Judge Puts Activists’ Circus Protest on Ice

     PHILADELPHIA (CN) – The operator of the Wells Fargo Center can prevent protesters from demonstrating in a nearby parking lot, a federal judge ruled, dashing the dreams of an activist who wanted to protest the circus by donning an elephant suit.
     Marianne Bessey and Edward Coffin say they “object to the cruel mistreatment of animals by the Ringling Bros. Circus” and want to set up tables with televisions and literature to protest that alleged mistreatment when the circus’s parent company, Feld Entertainment, hosts events at the Wells Fargo Center in Philadelphia.
     With Feld’s Disney on Ice slated to take the stage in December, Bessey and Coffin filed suit against Spectrum Arena LP (SALP), which operates the stadium. The activists sought an injunction to overcome Spectrum’s rules against unauthorized leafleting and picketing at the center.
     In addition to leafleting and holding banners, at least one of the plaintiffs “may dress as an elephant or other circus animal,” according to the November complaint.
     The lawsuit notes that Philadelphia owns the center and the underlying property, which Spectrum merely subleases from the Philadelphia Authority for Industrial Development, a municipal entity charged with managing city-owned property.
     Philadelphia benefits from the amusement tax levied on each ticket Spectrum sells, and its revenues pay for city property maintenance, the protesters argued.
     They also claimed that the city exempts Spectrum from property taxes because it leases public property for public purposes.
     U.S. District Judge Petrese Tucker refused to issue the injunction last week.
     “SALP is not a state actor,” Tucker wrote. “Plaintiffs are not likely to succeed on their claim that SALP’s ban violates plaintiffs’ First Amendment rights.”
     The 11-page decision acknowledges that Spectrum sublets city-owned property pursuant to a 29-year-lease; that roughly $25 million in city and state funds went towards the center’s $220 million price tag; and that the lease comes with a host of city-dictated stipulations about how Spectrum should run the arena.
     But those facts are insufficient to prove that Spectrum operates the center as a state actor, the judge found.
     These facts, “neither standing alone, nor when considered in total, create a symbiotic relationship between the city and SALP, or pervasively entwine the government in the operation of the center,” Tucker wrote.
     “First Amendment rights, like most federal constitutional rights, are secured only against infringement by state action,” she added.
     “While professional sports, concerts and other entertainment events enhance the cultural and civic life of a community, providing these services is not the exclusive province of the state and, in fact, is not a governmental function,” the judge wrote.

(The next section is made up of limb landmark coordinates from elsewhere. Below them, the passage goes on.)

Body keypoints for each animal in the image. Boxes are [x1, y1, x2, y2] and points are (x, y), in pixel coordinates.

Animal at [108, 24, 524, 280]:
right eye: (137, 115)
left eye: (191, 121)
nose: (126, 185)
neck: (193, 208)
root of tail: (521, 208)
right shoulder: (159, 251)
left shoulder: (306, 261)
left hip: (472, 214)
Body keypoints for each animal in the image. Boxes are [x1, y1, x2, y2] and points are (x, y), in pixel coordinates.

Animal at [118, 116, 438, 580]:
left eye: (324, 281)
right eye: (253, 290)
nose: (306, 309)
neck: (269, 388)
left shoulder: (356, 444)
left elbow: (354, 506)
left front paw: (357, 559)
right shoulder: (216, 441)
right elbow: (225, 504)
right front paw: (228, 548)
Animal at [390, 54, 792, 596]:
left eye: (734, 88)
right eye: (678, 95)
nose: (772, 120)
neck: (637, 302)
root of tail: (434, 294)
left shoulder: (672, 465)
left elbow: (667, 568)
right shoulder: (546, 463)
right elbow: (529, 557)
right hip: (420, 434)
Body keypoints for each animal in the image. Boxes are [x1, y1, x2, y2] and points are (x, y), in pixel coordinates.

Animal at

     Even if Spectrum were considered a state actor, Tucker said the arena is not a public forum.
     “The Third Circuit has made clear that sports arenas are not public forums and, therefore, content neutral bans of protest activities are appropriate even at government owned facilities,” the opinion states.

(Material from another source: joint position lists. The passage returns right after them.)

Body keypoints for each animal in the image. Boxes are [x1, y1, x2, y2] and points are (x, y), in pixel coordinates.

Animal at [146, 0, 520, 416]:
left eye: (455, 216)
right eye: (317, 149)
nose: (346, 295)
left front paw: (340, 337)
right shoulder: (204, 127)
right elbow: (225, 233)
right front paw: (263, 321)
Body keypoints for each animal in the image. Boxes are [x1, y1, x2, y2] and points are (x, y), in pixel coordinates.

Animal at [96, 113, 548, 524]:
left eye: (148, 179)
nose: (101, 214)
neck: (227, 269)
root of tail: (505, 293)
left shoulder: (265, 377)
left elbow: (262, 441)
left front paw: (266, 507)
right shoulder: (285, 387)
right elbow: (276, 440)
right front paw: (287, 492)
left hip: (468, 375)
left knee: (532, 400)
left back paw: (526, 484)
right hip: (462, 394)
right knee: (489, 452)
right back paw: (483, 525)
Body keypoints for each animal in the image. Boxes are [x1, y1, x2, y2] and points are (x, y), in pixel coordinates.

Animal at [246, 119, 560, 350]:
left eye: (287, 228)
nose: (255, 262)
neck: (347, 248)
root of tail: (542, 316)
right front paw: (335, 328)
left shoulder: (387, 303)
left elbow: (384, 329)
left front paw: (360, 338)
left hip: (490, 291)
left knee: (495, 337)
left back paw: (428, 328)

     “Protesting inside the parking lot and sidewalks of the center would disrupt the
     follow [sic] of traffic and possibly lead to confusion and confrontation amongst the
     Patrons,” Tucker wrote.
     Spectrum’s ban is a content-neutral, “legitimate means to preserve the intended use of the center,” according to the court, which added that the policy also survives state constitutional scrutiny.